With the years that passed, having seen Azusa grow into a loyal, thoroughly un-Eurotean man, Suguri came to recognize the wisdom of Hasebe's choice. He was happy to share the small space inside Murakumo with the young man, trusting that he would help watch over Taki. Moriya, too, lived up to his early promise, and was still quiet and thoughtful if a little too given to dreaming. As for Date, well, he was a good, devoted soldier. Suguri would not deny that.
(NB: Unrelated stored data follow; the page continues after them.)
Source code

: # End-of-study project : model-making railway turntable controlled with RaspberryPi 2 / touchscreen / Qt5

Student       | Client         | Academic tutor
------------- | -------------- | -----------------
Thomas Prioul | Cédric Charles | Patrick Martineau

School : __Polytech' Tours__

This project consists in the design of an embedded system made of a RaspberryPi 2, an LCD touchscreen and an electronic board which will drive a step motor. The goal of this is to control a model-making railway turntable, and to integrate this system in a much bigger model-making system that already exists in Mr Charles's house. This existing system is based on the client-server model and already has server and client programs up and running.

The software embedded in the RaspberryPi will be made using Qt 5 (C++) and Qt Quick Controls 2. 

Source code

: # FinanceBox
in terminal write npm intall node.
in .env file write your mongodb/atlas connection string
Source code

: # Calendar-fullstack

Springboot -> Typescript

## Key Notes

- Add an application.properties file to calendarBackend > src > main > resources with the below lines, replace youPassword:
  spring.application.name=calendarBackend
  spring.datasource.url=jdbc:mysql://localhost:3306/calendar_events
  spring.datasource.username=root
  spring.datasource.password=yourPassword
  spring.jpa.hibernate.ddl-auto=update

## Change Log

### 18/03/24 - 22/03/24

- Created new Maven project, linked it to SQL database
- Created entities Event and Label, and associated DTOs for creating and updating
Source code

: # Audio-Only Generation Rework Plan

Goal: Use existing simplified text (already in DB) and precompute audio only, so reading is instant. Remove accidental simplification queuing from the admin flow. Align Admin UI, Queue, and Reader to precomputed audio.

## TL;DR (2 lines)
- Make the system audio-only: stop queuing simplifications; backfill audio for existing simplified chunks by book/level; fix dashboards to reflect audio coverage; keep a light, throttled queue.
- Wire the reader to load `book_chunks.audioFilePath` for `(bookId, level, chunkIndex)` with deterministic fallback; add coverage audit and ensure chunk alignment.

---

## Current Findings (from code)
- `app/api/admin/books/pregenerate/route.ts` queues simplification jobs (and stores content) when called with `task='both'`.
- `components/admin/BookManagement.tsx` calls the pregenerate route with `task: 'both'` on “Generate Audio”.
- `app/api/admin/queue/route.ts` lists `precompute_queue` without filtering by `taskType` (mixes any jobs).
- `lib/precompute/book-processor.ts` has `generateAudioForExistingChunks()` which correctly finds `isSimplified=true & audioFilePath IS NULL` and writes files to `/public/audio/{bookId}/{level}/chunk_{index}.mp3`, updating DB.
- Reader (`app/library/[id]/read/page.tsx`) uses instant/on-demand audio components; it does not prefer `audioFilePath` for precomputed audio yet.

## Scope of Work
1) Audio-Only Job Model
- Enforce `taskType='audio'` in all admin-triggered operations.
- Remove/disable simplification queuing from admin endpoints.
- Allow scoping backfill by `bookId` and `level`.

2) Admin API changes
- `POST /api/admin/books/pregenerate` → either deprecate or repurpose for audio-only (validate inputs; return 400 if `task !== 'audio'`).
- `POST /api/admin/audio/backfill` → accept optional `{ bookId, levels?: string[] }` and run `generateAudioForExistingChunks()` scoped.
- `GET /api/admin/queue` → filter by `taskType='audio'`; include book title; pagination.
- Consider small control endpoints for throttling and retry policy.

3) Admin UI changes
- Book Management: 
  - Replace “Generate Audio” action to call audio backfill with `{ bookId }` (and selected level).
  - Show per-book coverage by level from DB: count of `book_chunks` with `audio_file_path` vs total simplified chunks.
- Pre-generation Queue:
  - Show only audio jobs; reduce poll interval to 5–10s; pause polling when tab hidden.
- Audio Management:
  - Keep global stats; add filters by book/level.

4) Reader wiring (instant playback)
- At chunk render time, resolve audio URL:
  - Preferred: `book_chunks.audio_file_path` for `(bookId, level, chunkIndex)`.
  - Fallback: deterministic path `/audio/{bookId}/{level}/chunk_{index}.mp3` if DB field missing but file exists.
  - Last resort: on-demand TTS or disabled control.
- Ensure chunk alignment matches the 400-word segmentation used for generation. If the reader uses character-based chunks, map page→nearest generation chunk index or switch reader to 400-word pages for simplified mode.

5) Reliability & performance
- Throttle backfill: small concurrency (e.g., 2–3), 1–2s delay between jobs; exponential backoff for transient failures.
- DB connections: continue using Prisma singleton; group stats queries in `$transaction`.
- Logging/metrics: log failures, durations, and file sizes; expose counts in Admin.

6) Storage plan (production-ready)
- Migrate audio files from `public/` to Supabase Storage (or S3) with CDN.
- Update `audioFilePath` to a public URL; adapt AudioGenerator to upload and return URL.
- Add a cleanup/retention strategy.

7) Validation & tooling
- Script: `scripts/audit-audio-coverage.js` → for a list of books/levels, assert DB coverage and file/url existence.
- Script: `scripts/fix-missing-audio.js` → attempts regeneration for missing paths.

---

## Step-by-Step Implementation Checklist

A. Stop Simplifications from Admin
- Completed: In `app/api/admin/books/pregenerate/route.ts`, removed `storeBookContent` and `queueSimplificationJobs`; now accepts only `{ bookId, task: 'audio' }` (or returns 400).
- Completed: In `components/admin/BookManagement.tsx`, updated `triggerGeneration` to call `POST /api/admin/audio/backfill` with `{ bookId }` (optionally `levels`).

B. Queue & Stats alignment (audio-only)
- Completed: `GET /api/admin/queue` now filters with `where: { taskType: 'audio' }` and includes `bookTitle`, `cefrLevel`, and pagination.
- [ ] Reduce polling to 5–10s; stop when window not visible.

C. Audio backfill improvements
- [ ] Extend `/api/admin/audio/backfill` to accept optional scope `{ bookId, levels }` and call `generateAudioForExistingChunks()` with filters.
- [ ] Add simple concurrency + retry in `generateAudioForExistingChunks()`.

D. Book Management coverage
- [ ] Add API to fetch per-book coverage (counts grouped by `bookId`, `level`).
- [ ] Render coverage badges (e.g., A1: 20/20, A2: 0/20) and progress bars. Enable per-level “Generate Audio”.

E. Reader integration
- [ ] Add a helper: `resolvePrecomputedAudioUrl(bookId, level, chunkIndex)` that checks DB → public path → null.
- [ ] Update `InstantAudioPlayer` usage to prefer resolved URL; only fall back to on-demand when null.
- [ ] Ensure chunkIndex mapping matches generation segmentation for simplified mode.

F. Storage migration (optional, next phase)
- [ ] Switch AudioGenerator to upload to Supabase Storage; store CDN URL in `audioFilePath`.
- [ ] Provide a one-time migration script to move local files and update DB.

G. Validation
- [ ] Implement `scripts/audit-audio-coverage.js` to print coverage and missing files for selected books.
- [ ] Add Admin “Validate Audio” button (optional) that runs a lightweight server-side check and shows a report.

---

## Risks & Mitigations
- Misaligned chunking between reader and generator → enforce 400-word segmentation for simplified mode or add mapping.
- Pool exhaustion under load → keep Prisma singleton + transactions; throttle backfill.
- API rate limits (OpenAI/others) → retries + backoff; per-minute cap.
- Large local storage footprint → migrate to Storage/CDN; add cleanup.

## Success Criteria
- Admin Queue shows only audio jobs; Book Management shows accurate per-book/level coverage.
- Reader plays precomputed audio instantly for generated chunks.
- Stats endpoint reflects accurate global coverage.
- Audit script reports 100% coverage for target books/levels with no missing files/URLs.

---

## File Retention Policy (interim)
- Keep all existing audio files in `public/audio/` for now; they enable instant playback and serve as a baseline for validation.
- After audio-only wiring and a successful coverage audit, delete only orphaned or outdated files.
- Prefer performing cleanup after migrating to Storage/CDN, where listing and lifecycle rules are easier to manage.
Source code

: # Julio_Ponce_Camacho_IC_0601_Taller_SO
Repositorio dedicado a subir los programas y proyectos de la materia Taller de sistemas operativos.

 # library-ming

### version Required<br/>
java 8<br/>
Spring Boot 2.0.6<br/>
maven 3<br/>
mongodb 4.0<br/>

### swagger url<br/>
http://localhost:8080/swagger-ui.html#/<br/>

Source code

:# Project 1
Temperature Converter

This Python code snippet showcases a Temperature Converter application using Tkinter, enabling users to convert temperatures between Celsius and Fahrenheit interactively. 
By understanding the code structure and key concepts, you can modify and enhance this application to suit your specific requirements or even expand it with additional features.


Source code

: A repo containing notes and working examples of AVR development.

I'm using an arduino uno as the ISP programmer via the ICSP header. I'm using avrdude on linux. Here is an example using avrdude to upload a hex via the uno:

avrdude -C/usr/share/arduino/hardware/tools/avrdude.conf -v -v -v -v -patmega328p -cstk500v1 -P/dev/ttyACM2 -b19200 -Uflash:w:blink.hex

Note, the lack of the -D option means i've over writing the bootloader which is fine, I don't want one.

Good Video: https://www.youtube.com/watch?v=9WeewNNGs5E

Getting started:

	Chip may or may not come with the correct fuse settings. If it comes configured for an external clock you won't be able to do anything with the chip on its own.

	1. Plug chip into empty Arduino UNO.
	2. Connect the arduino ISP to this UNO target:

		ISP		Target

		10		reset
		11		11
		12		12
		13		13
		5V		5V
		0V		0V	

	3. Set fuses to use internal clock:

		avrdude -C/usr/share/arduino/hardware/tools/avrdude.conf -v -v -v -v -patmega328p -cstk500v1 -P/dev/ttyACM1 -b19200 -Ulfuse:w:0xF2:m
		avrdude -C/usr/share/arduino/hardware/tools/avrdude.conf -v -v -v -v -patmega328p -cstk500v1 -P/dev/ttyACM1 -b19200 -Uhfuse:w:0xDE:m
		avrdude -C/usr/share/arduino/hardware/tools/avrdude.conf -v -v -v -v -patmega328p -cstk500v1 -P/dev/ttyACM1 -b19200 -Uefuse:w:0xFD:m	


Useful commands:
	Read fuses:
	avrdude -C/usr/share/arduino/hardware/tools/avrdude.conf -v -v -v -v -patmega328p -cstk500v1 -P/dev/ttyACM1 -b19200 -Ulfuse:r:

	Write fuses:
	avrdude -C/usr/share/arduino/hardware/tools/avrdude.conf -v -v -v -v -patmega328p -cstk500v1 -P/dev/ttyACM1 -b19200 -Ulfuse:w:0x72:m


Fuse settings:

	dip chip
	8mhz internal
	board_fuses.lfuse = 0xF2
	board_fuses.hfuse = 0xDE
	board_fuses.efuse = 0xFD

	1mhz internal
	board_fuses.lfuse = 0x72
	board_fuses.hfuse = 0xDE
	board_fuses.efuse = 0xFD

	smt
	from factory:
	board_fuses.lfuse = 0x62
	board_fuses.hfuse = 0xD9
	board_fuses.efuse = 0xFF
When the boys were not in attendance, Taki was often left to Suguri, who saw to it that he understood his duty to his land and people. If Suguri scanted on open affection, it was only because he, the son of minor nobility who owed the Reizen line all they had to give, could not presume so high. Taki-sama was a solemn, careful child who never seemed to feel the lack.
He never caused them trouble, save once that Suguri heard about only second-hand. Hasebe alone went with Taki to the imperial coronation. On Taki-sama's other short visits to the palace, he had been watched by his mother's people, taken out of their hands entirely by rank and protocol. But on this occasion, he needed his regent beside him to offer their obeisance to their new emperor. From any other boy, the incident might not have merited even a mention, or any memory at all. But Suguri had expected to hear only of the the careful correctness of his vows of loyalty to his uncle, and of his solemn grace in his ceremonial dance, which he had watched Taki-sama practice so diligently. Discovering that instead he had thrown everyone into panic and disarray by vanishing only minutes before he was to perform was as astonishing as if a river had turned and begun to run upstream. That he returned in time and danced as flawlessly as expected was reassuring, but Suguri watched him more closely for a time, searching for signs of growing fecklessness. None presented themselves, and Taki-sama instead continued to grow into a man he was proud to call his lord.
Uemura tells them that Taki-sama's knight has entered the country before, as a guest for the Emperor's coronation. Suguri remembers Taki's one other strange, willful start and wonders at the coincidence, but tells himself it cannot possibly be anything more.